(Records from a data collection)
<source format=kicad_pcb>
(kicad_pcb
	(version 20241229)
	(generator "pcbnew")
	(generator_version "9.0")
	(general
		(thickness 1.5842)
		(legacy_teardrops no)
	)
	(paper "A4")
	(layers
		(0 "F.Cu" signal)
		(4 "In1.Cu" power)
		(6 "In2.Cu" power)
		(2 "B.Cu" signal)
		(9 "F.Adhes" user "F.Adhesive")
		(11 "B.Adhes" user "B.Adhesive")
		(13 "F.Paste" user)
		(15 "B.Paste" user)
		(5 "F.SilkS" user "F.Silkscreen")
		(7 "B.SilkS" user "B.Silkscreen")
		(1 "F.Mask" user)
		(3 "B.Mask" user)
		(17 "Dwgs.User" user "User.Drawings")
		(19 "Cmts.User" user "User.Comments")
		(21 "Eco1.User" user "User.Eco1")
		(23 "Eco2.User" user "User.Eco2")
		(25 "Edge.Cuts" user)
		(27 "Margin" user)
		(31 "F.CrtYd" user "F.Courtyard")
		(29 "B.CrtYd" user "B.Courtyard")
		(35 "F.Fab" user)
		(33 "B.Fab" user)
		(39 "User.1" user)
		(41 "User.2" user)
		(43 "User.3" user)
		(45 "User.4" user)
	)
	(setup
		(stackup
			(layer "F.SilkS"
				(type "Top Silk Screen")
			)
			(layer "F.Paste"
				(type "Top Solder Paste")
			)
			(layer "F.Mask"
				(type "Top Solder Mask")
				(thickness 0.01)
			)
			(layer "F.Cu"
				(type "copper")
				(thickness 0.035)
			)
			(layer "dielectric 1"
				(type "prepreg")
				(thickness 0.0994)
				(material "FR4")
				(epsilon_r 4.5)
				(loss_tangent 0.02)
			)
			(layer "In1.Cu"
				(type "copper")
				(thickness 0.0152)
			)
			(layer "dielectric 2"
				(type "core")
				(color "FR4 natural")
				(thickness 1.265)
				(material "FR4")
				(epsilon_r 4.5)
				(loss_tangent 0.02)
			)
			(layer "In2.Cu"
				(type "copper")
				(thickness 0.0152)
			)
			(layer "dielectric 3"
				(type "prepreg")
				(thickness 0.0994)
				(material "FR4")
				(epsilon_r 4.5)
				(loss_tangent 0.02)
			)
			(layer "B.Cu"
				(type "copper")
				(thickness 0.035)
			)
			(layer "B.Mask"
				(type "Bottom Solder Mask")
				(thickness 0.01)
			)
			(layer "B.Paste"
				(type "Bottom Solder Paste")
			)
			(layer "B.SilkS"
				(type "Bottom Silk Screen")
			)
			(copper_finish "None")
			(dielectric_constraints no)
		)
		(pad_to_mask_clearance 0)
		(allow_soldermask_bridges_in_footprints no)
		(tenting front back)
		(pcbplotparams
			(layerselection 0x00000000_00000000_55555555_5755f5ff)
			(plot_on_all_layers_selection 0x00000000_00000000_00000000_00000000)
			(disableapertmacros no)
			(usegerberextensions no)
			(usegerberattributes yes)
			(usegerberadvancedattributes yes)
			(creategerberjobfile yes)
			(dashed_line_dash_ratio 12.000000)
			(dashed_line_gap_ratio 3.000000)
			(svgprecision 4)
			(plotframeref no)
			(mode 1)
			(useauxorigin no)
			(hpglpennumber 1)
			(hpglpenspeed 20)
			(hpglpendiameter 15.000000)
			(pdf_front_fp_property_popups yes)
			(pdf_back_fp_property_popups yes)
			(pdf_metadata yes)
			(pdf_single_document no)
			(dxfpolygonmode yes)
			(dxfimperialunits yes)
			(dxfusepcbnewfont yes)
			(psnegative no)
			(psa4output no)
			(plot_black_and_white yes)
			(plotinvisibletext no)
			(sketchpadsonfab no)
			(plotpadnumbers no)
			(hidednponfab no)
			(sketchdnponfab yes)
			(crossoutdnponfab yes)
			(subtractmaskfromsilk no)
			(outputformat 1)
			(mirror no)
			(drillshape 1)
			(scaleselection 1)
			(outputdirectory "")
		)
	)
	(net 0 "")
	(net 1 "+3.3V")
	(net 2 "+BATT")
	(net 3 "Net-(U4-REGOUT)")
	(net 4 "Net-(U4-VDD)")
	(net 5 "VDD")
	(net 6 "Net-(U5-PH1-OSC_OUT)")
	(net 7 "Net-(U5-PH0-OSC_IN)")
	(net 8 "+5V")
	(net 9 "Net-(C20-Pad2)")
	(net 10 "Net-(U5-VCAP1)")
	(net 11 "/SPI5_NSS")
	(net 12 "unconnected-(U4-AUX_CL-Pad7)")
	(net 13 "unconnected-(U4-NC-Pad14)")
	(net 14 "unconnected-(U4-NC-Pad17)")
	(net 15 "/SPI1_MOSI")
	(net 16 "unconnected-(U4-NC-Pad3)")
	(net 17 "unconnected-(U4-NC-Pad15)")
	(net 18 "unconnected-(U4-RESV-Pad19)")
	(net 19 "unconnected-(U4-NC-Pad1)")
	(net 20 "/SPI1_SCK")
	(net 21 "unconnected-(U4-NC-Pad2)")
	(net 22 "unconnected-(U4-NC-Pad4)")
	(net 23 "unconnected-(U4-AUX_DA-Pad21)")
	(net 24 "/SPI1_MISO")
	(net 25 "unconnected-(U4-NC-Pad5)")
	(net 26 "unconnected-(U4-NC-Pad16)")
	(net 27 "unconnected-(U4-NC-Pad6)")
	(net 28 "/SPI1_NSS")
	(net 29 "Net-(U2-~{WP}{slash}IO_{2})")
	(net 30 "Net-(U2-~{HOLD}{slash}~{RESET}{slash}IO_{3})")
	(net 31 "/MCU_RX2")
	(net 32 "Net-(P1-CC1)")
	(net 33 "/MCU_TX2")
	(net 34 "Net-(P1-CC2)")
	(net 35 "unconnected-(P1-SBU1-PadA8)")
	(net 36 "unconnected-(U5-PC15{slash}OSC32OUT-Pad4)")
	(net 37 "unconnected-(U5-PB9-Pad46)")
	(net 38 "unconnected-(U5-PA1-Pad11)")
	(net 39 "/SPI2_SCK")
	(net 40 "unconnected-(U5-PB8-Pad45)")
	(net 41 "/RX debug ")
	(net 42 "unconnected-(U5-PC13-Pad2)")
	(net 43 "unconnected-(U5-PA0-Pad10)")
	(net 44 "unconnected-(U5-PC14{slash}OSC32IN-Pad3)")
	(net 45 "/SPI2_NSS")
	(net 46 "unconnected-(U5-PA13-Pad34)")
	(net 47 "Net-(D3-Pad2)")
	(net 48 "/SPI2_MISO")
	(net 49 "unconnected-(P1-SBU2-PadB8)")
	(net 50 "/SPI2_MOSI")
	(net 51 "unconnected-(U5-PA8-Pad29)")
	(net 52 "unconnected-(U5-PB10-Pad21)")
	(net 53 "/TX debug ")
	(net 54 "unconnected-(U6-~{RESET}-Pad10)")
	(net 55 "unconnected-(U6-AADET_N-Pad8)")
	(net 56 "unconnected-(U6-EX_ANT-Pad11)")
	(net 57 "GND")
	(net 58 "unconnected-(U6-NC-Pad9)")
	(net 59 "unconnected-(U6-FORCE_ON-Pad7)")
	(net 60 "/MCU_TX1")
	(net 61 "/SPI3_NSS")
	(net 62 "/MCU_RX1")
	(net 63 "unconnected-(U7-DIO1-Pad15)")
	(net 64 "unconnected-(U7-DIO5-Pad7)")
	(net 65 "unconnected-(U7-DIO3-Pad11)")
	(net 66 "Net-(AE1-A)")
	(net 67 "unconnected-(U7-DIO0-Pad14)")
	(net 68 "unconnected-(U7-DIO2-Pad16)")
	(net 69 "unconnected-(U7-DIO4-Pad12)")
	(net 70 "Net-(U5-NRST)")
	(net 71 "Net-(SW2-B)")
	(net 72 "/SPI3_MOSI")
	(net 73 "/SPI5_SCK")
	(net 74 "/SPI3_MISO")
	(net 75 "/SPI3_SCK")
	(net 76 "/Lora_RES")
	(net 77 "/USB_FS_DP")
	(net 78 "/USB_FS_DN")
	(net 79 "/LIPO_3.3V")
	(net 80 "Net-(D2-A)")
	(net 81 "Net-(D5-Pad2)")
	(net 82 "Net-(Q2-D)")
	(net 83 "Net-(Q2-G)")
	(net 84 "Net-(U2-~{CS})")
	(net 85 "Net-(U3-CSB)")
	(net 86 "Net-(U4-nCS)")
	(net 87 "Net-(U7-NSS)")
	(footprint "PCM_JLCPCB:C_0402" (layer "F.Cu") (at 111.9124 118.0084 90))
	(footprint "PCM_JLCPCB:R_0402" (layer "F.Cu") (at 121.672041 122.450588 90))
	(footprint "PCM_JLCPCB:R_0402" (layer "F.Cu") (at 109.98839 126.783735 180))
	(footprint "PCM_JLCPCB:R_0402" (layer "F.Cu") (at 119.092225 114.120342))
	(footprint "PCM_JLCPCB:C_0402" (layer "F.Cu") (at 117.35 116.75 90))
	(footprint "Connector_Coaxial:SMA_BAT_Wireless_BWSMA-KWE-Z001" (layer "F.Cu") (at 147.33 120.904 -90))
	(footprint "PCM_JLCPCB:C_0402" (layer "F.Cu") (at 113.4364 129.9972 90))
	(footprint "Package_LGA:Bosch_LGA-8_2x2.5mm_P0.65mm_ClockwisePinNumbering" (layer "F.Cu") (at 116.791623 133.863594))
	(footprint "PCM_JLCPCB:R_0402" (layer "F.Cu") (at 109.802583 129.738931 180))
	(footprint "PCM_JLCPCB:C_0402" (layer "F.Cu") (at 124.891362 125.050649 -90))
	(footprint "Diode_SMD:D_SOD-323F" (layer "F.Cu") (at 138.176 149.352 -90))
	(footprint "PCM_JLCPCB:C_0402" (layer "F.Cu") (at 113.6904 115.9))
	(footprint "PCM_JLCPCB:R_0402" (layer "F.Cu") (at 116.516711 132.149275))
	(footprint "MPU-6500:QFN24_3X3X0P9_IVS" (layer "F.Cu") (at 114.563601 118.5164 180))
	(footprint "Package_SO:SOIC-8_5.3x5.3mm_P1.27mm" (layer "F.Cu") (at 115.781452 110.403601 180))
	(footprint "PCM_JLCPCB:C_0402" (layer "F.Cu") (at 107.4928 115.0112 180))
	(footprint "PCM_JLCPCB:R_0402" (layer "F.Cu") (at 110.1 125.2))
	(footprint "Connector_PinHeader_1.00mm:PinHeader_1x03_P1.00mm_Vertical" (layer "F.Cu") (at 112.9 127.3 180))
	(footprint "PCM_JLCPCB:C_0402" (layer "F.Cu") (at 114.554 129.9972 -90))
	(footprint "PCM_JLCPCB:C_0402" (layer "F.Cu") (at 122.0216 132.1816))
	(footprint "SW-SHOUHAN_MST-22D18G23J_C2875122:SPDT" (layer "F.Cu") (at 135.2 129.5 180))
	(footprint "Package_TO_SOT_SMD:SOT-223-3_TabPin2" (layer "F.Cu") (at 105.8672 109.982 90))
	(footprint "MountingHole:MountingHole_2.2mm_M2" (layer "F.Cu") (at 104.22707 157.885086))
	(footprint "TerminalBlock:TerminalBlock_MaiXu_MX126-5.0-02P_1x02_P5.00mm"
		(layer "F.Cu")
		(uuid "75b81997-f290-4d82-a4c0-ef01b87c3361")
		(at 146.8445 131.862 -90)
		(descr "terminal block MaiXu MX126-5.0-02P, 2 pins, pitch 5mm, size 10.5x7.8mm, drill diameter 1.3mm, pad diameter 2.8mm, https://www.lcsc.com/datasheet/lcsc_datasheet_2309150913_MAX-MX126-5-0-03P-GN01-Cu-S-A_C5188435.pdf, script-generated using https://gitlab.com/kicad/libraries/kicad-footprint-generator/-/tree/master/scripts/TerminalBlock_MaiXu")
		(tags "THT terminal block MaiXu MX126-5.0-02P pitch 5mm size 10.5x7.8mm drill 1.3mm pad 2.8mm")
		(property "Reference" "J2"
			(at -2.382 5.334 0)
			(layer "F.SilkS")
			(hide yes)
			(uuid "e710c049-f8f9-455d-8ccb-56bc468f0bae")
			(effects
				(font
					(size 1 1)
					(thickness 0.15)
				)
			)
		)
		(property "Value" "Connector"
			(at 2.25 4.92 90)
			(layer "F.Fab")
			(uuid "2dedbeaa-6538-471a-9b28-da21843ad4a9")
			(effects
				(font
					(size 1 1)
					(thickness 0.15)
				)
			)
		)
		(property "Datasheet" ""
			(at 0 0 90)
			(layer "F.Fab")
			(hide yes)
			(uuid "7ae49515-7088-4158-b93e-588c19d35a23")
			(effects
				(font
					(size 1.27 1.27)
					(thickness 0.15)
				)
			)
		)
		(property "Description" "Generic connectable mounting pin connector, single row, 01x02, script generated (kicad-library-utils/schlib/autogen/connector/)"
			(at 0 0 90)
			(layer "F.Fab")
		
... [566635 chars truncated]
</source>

* * *

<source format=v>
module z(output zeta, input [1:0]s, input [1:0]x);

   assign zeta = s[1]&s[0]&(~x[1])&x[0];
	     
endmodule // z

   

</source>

* YOUR TASK *
Show every line of the records above that contains the word "Courtyard".

* YOUR SOLUTION *
		(31 "F.CrtYd" user "F.Courtyard")
		(29 "B.CrtYd" user "B.Courtyard")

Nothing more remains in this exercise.